In the tickets we've seen 9659 and Solr 14787. Myself as a contributor and committers Gus Heck and Dave Smiley, a big thank you to them for helping usher this through to the
community. And yeah, I think we have two minutes for questions. Maybe a few more if I'm lucky. Great talk, Kevin. And as I can read from here, even people feel the same. It was a great talk with a great example that you have showcased. We do have some questions. Some of the questions
are answered by the community itself. However, someone asked that can this payload approach be used in Elasticsearch? Although the link for this has already been provided, but would you like to extend? Sure. So the span payload check query and the Lucene layer,
as soon as that is included in the latest Elasticsearch build, then at least the Lucene query would be there. You would still very much likely need some extension to the existing payload support in Elasticsearch. So being Lucene under the covers, there's no reason why it couldn't be extended to Elastic, but it's not currently supported.

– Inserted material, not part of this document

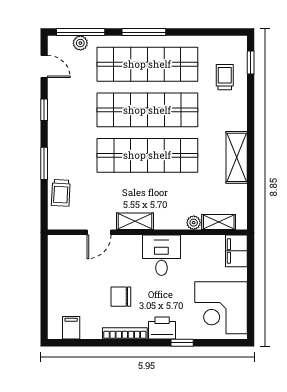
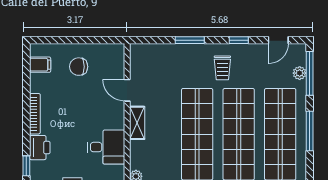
trolley: (61, 193) -> (222, 68), moved, turned -93
chair: (121, 297) -> (79, 67), moved, turned -90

Great. I think on the same line was the question that how easy it would be to extend the query parser in Elasticsearch as it is done in Solr in this talk. And I think you've already answered that question. Yeah, yeah, yeah, absolutely. So, you know, either with separate plugins or extending the existing, existing Elastic source, you'd be able to do that.
But again, this is going to require that Elasticsearch is pulling in the latest Lucene from the 9x branch. Correct. Yep. I think Max Erwin also commenced the same thing. Probably he has tried something on that sort already. So he requests if there is a way to reference the
payloads in a painless script, if that can be provided. We haven't done that. And actually, I was kind of looking at it a little bit more. It'd be nice to kind of extend this payload check support into the payload score query parser so you could start doing things
like that. That would be a very nice future enhancement for certain.